What is expected: Though the entries contain pictures, the copy you make should hold only the rest, exactly as written.
------------------------------
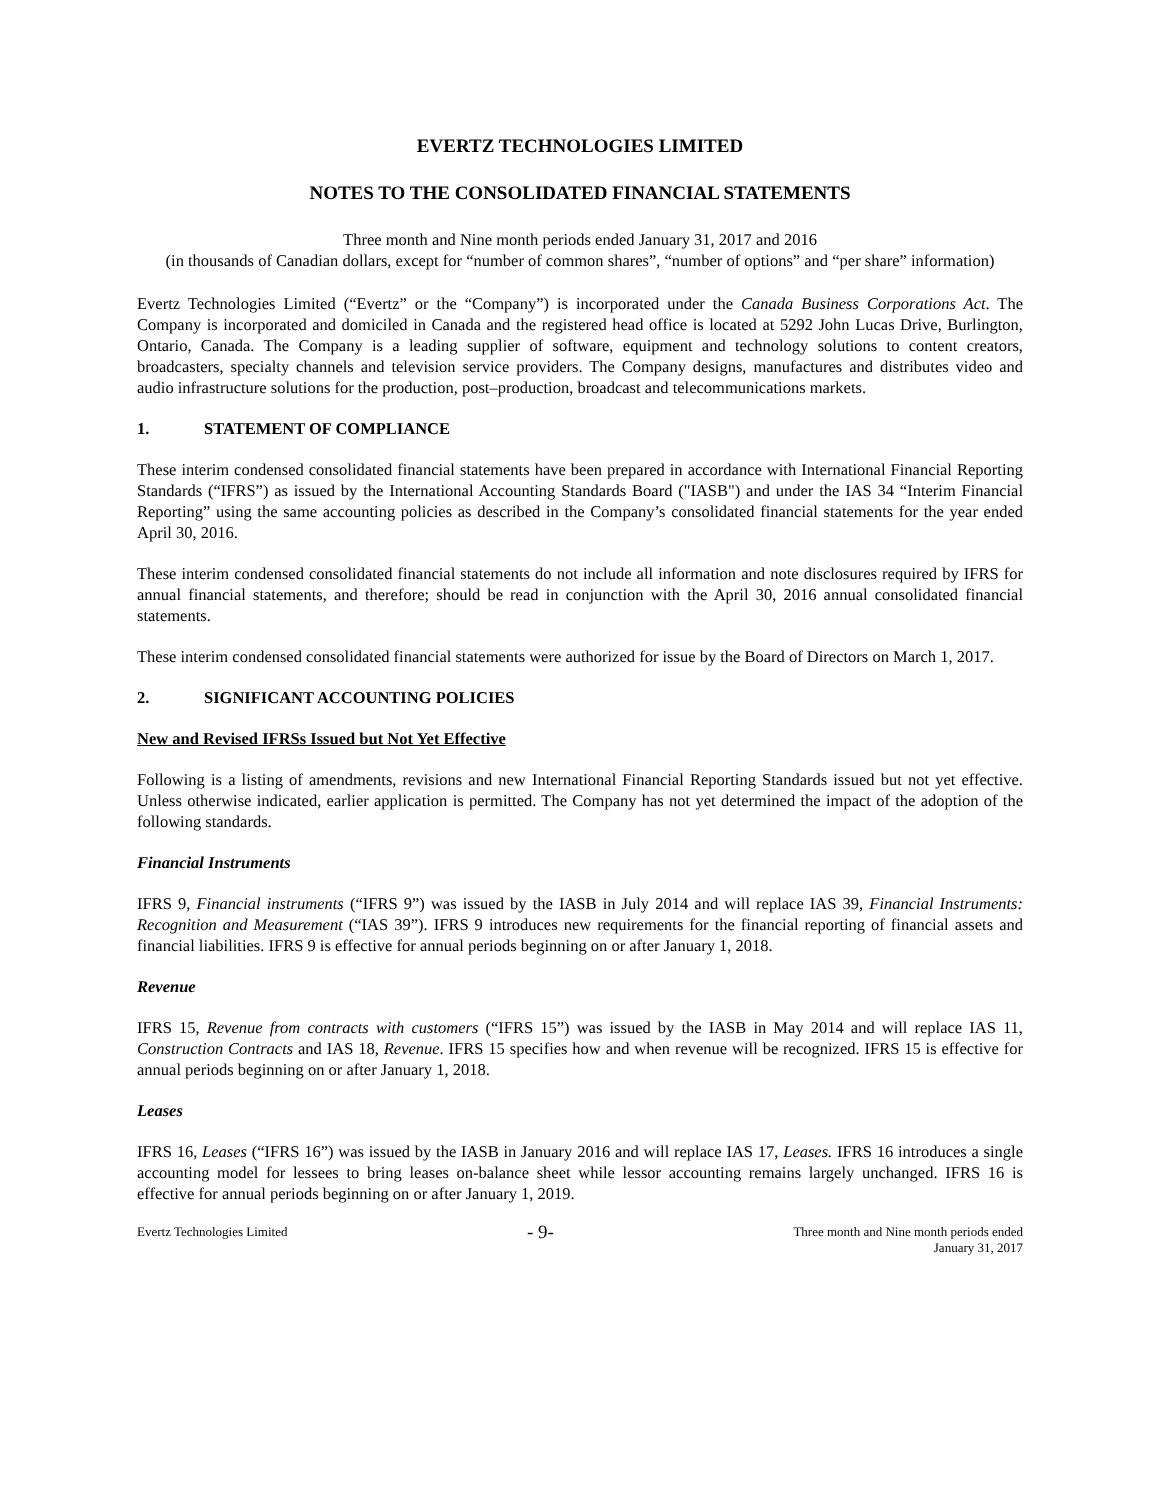EVERTZ TECHNOLOGIES LIMITED
NOTES TO THE CONSOLIDATED FINANCIAL STATEMENTS
Three month and Nine month periods ended January 31, 2017 and 2016
(in thousands of Canadian dollars, except for “number of common shares”, “number of options” and “per share” information)
Evertz Technologies Limited (“Evertz” or the “Company”) is incorporated under the Canada Business Corporations Act. The Company is incorporated and domiciled in Canada and the registered head office is located at 5292 John Lucas Drive, Burlington, Ontario, Canada. The Company is a leading supplier of software, equipment and technology solutions to content creators, broadcasters, specialty channels and television service providers. The Company designs, manufactures and distributes video and audio infrastructure solutions for the production, post–production, broadcast and telecommunications markets.
1. STATEMENT OF COMPLIANCE
These interim condensed consolidated financial statements have been prepared in accordance with International Financial Reporting Standards (“IFRS”) as issued by the International Accounting Standards Board ("IASB") and under the IAS 34 “Interim Financial Reporting” using the same accounting policies as described in the Company’s consolidated financial statements for the year ended April 30, 2016.
These interim condensed consolidated financial statements do not include all information and note disclosures required by IFRS for annual financial statements, and therefore; should be read in conjunction with the April 30, 2016 annual consolidated financial statements.
These interim condensed consolidated financial statements were authorized for issue by the Board of Directors on March 1, 2017.
2. SIGNIFICANT ACCOUNTING POLICIES
New and Revised IFRSs Issued but Not Yet Effective
Following is a listing of amendments, revisions and new International Financial Reporting Standards issued but not yet effective. Unless otherwise indicated, earlier application is permitted. The Company has not yet determined the impact of the adoption of the following standards.
Financial Instruments
IFRS 9, Financial instruments (“IFRS 9”) was issued by the IASB in July 2014 and will replace IAS 39, Financial Instruments: Recognition and Measurement (“IAS 39”). IFRS 9 introduces new requirements for the financial reporting of financial assets and financial liabilities. IFRS 9 is effective for annual periods beginning on or after January 1, 2018.
Revenue
IFRS 15, Revenue from contracts with customers (“IFRS 15”) was issued by the IASB in May 2014 and will replace IAS 11, Construction Contracts and IAS 18, Revenue. IFRS 15 specifies how and when revenue will be recognized. IFRS 15 is effective for annual periods beginning on or after January 1, 2018.
Leases
IFRS 16, Leases (“IFRS 16”) was issued by the IASB in January 2016 and will replace IAS 17, Leases. IFRS 16 introduces a single accounting model for lessees to bring leases on-balance sheet while lessor accounting remains largely unchanged. IFRS 16 is effective for annual periods beginning on or after January 1, 2019.
Evertz Technologies Limited
- 9-
Three month and Nine month periods ended
January 31, 2017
------------------------------
Exercise result:
EVERTZ TECHNOLOGIES LIMITED
NOTES TO THE CONSOLIDATED FINANCIAL STATEMENTS
Three month and Nine month periods ended January 31, 2017 and 2016
(in thousands of Canadian dollars, except for “number of common shares”, “number of options” and “per share” information)
Evertz Technologies Limited (“Evertz” or the “Company”) is incorporated under the Canada Business Corporations Act. The Company is incorporated and domiciled in Canada and the registered head office is located at 5292 John Lucas Drive, Burlington, Ontario, Canada. The Company is a leading supplier of software, equipment and technology solutions to content creators, broadcasters, specialty channels and television service providers. The Company designs, manufactures and distributes video and audio infrastructure solutions for the production, post–production, broadcast and telecommunications markets.
1. STATEMENT OF COMPLIANCE
These interim condensed consolidated financial statements have been prepared in accordance with International Financial Reporting Standards (“IFRS”) as issued by the International Accounting Standards Board ("IASB") and under the IAS 34 “Interim Financial Reporting” using the same accounting policies as described in the Company’s consolidated financial statements for the year ended April 30, 2016.
These interim condensed consolidated financial statements do not include all information and note disclosures required by IFRS for annual financial statements, and therefore; should be read in conjunction with the April 30, 2016 annual consolidated financial statements.
These interim condensed consolidated financial statements were authorized for issue by the Board of Directors on March 1, 2017.
2. SIGNIFICANT ACCOUNTING POLICIES
New and Revised IFRSs Issued but Not Yet Effective
Following is a listing of amendments, revisions and new International Financial Reporting Standards issued but not yet effective. Unless otherwise indicated, earlier application is permitted. The Company has not yet determined the impact of the adoption of the following standards.
Financial Instruments
IFRS 9, Financial instruments (“IFRS 9”) was issued by the IASB in July 2014 and will replace IAS 39, Financial Instruments: Recognition and Measurement (“IAS 39”). IFRS 9 introduces new requirements for the financial reporting of financial assets and financial liabilities. IFRS 9 is effective for annual periods beginning on or after January 1, 2018.
Revenue
IFRS 15, Revenue from contracts with customers (“IFRS 15”) was issued by the IASB in May 2014 and will replace IAS 11, Construction Contracts and IAS 18, Revenue. IFRS 15 specifies how and when revenue will be recognized. IFRS 15 is effective for annual periods beginning on or after January 1, 2018.
Leases
IFRS 16, Leases (“IFRS 16”) was issued by the IASB in January 2016 and will replace IAS 17, Leases. IFRS 16 introduces a single accounting model for lessees to bring leases on-balance sheet while lessor accounting remains largely unchanged. IFRS 16 is effective for annual periods beginning on or after January 1, 2019.
Evertz Technologies Limited
- 9-
Three month and Nine month periods ended
January 31, 2017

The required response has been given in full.